Nightrunners of Bengal – John Masters, 1951
This interesting and colorful historical novel is based on a revolt in India in 1857. It was written by John Masters who was born in Calcutta in 1914 and soldiered for fourteen years in the Indian army, a member of the fifth generation of his family to serve in India. When academics have bothered to notice him as a writer who achieved popular success, they criticize him for being unsympathetic to Indians and not critical enough of Empire. One professor in 1971 criticized Masters’ use in this novel of
… the various tried-and-true elements of the Victorian period's imperial melodrama: a revolt-fomenting "holy man" (leprous, as it happens); shadowy, duplicitous sepoy conspirators; raped and mutilated bodies of British women; and finally, a grim and atrocious act of retributive justice - more precisely, a gruesomely detailed "blowing away from guns" of rebel ringleaders.

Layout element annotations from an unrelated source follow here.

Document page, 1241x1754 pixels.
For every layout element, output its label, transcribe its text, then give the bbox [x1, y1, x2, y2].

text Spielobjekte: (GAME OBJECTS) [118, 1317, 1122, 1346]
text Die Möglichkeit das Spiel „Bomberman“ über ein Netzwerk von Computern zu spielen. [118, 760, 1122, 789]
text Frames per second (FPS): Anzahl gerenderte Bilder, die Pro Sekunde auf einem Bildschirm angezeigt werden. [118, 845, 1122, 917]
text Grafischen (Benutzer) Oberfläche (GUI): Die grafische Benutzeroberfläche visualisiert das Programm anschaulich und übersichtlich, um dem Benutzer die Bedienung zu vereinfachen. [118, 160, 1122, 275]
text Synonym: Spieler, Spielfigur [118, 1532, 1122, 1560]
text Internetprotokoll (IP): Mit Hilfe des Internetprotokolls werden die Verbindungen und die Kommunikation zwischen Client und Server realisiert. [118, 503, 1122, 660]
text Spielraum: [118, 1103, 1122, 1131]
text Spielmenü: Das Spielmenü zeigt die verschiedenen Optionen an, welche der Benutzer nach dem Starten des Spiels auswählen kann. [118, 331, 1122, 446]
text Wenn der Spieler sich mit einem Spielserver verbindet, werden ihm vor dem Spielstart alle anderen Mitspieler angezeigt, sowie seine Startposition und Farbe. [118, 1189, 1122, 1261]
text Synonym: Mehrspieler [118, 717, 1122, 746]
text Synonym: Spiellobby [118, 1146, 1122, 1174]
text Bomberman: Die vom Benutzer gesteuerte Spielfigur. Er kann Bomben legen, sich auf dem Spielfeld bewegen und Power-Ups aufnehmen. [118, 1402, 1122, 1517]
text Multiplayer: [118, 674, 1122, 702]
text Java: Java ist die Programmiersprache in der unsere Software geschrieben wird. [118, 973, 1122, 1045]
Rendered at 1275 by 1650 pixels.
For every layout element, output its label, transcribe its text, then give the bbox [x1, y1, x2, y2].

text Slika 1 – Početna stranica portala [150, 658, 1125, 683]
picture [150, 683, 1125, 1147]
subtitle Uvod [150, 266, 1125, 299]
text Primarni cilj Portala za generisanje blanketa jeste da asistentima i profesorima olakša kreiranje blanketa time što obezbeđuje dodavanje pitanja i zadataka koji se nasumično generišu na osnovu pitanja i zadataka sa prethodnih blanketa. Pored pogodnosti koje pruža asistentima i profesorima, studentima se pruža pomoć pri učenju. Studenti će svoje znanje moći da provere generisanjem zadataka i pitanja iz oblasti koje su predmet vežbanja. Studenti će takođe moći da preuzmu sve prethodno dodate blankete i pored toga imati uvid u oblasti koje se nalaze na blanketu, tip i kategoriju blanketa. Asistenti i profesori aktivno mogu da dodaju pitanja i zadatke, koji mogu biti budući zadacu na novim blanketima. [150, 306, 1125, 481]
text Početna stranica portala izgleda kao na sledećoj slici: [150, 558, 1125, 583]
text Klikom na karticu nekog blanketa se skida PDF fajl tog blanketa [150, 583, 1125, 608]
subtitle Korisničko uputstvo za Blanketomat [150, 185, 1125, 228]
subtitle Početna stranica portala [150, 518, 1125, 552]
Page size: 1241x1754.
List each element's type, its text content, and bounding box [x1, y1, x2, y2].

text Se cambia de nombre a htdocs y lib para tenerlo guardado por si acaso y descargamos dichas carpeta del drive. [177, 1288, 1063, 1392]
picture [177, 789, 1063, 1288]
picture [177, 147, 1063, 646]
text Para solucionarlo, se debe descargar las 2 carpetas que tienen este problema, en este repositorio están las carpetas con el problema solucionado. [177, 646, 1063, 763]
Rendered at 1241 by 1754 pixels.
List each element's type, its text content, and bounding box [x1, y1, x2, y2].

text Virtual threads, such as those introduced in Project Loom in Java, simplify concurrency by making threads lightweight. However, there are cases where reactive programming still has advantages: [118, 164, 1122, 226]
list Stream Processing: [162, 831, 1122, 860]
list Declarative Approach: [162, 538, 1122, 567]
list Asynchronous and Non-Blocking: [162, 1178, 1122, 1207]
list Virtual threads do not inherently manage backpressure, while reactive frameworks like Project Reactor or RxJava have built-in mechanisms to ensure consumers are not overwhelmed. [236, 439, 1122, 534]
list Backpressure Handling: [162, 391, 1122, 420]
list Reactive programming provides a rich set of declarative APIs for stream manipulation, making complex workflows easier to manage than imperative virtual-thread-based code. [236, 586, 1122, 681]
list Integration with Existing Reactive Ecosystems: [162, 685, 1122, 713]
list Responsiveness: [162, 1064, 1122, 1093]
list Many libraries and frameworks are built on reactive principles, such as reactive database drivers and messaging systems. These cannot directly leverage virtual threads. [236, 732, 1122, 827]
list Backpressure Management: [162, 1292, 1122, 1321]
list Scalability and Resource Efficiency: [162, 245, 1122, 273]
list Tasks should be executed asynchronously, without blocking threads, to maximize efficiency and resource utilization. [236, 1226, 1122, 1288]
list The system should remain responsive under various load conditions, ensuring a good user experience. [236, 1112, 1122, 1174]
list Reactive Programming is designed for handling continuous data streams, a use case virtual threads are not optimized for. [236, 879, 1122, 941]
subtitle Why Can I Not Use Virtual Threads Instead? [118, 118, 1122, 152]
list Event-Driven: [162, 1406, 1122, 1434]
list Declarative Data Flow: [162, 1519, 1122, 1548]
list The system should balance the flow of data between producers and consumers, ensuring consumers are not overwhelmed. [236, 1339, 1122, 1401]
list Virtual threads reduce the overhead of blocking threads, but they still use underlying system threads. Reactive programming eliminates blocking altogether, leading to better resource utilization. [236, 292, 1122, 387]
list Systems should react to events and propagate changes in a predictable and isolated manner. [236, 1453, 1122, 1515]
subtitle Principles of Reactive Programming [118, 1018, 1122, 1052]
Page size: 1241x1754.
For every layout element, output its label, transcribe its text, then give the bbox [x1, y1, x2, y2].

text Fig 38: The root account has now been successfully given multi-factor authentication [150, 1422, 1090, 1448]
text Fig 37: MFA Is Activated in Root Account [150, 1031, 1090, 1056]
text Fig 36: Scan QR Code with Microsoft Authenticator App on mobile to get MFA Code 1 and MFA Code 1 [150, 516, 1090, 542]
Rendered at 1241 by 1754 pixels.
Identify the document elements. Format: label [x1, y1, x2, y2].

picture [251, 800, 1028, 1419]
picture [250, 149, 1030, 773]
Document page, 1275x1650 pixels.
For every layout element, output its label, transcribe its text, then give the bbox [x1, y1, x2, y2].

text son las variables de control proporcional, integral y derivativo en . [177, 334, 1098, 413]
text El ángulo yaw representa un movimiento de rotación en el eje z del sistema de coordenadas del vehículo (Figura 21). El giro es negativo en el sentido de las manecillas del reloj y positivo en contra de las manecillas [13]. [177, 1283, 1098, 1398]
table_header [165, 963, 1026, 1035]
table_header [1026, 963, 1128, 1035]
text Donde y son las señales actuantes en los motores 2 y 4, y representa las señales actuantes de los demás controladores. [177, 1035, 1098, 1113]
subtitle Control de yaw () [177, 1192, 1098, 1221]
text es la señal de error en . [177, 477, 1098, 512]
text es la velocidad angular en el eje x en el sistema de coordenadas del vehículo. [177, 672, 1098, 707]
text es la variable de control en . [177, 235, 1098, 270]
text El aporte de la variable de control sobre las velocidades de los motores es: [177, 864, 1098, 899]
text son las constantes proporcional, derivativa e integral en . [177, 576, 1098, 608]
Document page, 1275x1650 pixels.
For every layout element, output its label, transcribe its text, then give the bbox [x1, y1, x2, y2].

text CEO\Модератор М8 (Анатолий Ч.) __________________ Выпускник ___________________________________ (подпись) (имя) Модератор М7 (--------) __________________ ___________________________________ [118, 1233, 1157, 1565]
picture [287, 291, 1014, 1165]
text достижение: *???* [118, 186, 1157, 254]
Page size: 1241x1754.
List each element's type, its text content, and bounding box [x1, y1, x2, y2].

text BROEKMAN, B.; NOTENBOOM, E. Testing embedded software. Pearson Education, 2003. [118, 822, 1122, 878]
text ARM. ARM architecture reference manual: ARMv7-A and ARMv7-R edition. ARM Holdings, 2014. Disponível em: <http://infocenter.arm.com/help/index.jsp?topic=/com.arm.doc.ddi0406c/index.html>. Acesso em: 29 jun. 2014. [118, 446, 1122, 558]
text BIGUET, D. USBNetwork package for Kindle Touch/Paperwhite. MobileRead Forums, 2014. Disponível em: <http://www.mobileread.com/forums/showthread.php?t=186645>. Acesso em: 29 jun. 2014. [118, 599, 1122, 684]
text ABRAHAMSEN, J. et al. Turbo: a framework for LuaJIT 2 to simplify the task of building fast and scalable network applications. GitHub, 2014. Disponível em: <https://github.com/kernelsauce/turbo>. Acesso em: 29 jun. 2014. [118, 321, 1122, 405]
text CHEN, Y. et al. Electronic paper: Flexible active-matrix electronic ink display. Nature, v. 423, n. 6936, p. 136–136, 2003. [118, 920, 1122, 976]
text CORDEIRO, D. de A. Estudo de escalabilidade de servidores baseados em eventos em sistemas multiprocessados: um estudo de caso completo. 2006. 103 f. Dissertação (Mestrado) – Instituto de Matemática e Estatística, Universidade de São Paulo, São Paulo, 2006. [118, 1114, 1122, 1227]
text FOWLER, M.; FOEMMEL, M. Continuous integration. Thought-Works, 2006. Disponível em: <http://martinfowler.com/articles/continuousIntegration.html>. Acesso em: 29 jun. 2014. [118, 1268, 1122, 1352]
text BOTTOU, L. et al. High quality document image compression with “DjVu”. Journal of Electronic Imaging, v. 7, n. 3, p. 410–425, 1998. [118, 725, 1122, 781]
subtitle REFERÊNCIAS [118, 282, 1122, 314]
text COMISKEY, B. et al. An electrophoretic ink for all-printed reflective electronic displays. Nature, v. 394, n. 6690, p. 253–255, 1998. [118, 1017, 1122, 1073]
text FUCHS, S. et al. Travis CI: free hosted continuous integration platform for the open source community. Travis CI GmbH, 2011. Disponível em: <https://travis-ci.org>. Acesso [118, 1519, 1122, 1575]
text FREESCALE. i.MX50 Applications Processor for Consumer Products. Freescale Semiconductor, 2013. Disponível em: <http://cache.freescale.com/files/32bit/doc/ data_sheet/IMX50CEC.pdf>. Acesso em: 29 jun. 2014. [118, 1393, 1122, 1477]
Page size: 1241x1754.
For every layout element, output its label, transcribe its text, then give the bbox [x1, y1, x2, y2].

It should be noted here that "blown from cannon" was a traditional Mughal punishment in which captured rebels were tied over the mouths of cannons and blown to pieces when the guns were fired. When this book was published in 1951, book reviewers in newspapers deplored the grisly depiction of scenes such as this. I must concede the point. Even for me, quite graphic were the scenes that featured the savagery during the night the revolt began and the British and the Rebels’ going toe to toe in the battle of Gondwara.
Anyway, now that the obvious is out of the way and we’ve made allowances for novelists that were writing under the burden of their own prejudices and notions and not illuminated by our enlightened 2015 philosophies, let’s focus on the central character. Captain Rodney Savage, of the Bengal Native Infantry regiment, is stationed in the city of Bhowani, a fictionalized version of the town of Jhansi. He is restless with garrison life, low pay, and slow promotions but feels devoted to his regiment and its Indian soldiers (sepoys). He is unhappy in his marriage. His wife Joanna’s method of contraception is abstinence and she spends money quickly in order to keep up with the other expatriate wives. Masters’ portrayal of complacent, bigoted, dull Anglo-Indian life is scathing and will be enjoyed by a reader who liked a similar description of that narrow culture in J. K. Farrell’s The Siege of Krishnapur.
When the revolt starts, Savage feels especially betrayed because he took for granted that the sepoys felt as loyal to him as he felt to them and so he didn’t see the revolt coming at all. Most of the British officers and troops of the Bhowani garrison and their families (including Savage's wife) are murdered in their beds on the first night of the revolt or are tracked down and slaughtered. As I mentioned above, this strong meat would not be for every reader.
With his two-year-old injured son Robin and two English women, Savage escapes the massacre. He is helped by Piroo, a former Thuggee (hired killer) who was almost hanged by Savage’s father in the 1830s. Among many other services, Piroo kills a rebel to procure Savage a hat for a disguise. The refugees are sheltered and fed by poor Indian villagers who are impressed by the two English women. Proto-feminist Caroline Langford is respected for her medical knowledge (she nursed with Ms. Nightingale in Scutari). And Mrs. Hatch is respected for her down to earth readiness to deal with anything that comes her way – born and determined to survive as we’d expect in a Cockney.
Savage suffers PTSD after the rebellion, becoming clinically paranoid and anxious. The women have to get over their sense of loss and shock because they have people to take care of. Caroline and Mrs. Hatch have both Robin and Savage to nurse back to physical and mental health.
The book puts the protagonists through many rousing adventures, making the book well worth reading for those into break-outs, chases, and fight scenes. Captain Rodney Savage survives to right another day. In a short scene, he puts in a cameo appearance as quite an old guy in The Ravi Lancers, a novel of Indian troops in the trenches on the Western Front in 1915.